Fin 2006, il s’offre donc son Proto qu’il achète à un inconnu. En 2007, il ne court pas. Il apprend : « Chez nous, il n’y a pas d’épreuve. Il faut venir en France pour courir. ça revient très cher. » Et comme beaucoup, Staale Jordan ne roule pas sur l’or.

L’an dernier, il participe à la Port Médoc et à l’impitoyable Les Sables – Les Açores : « L’enfer ! J’ai terminé dernier des protos, mais je suis allé au bout. »

Plus de la moitié de la flotte n’avait pu en dire autant.

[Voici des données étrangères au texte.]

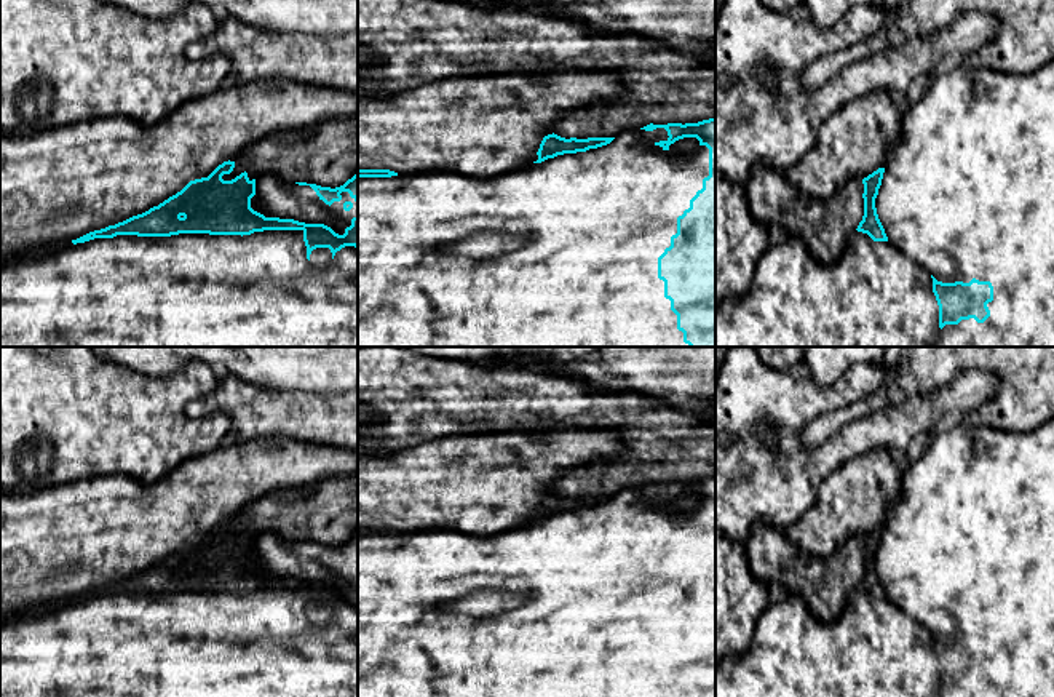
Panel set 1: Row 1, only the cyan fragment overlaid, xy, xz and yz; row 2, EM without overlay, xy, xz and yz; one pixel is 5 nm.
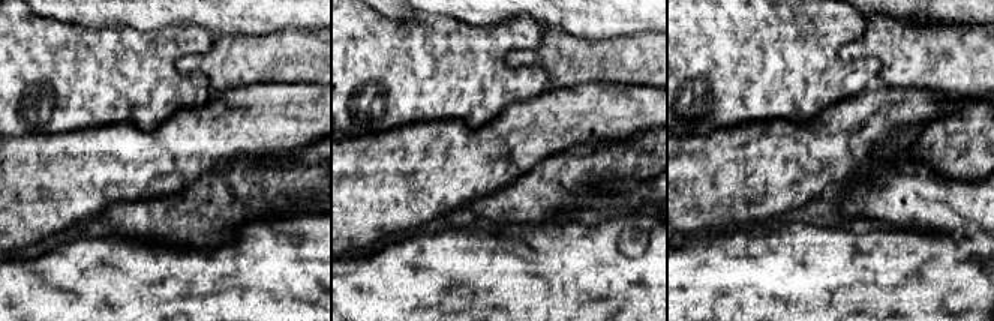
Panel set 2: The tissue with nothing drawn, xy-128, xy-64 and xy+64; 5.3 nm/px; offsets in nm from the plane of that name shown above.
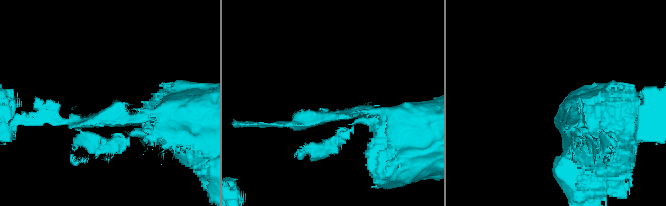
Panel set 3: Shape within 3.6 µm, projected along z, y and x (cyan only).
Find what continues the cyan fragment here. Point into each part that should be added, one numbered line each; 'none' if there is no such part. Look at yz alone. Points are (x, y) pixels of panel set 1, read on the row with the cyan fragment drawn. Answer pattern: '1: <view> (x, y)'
1: yz (968, 189)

Alors, aujourd’hui qu’espère-t-il de cette Charente-Maritime/Bahia Transat 6.50? « Ma première sur un mini. Je m’attends à souffrir.  Beaucoup. D’autant que, sans sponsor, je sais que je ne serai jamais fin prêt. C’est comme cela depuis que je cours. »

Et il rigole. Comme si sa vie devait être une longue lutte contre les événements. Aussi, prudent, il confie : « Si je termine dans le milieu du peloton, je serai très content. »

A chacun ses objectifs. C’est aussi cela qui fait le charme de cette Charente-Maritime/Bahia Transat 6,50.

 

 

 

Objectif : Si je termine dans le milieu du peloton, je serai très content.

Devise : J’aime être seul, ne rien devoir à personne.